(Stored data)
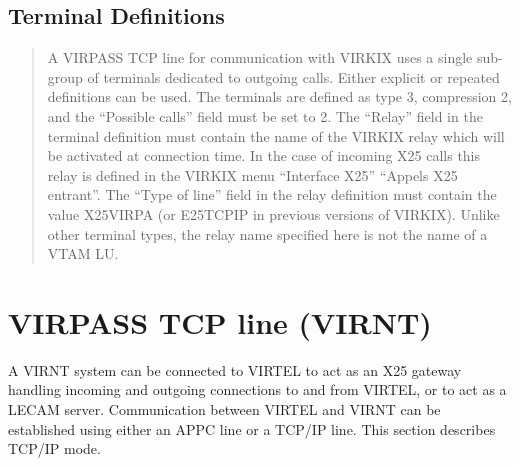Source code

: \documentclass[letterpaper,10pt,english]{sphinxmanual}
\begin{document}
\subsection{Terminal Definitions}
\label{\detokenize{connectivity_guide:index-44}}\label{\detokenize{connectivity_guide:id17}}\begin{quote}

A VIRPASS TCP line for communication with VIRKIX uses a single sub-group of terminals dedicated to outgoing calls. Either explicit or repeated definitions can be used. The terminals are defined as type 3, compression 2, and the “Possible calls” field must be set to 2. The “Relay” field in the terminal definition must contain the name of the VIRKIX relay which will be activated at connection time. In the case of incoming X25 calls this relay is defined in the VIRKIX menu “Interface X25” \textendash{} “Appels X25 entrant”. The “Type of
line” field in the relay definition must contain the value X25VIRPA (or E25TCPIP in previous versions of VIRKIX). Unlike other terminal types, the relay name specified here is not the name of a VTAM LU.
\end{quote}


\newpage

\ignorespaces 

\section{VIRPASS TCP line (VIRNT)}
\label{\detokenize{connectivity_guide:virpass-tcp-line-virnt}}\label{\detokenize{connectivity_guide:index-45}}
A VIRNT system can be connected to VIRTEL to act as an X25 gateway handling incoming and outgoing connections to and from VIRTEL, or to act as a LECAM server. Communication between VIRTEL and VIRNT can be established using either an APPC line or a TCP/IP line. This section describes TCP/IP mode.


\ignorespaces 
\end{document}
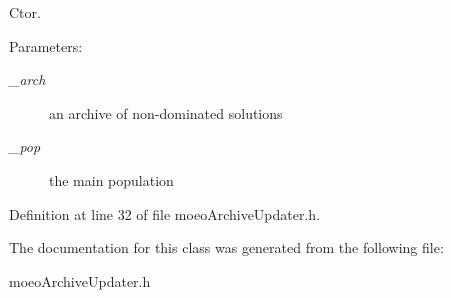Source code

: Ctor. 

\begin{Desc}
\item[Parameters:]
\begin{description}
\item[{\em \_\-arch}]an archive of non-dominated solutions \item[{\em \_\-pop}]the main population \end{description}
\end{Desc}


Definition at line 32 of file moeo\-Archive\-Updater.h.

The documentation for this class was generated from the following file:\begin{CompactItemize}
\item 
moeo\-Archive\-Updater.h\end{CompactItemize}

__Problem details__.
How many lines of the data include the word "quote"? Reply with the number and nothing else.

__Solution for this problem__.
2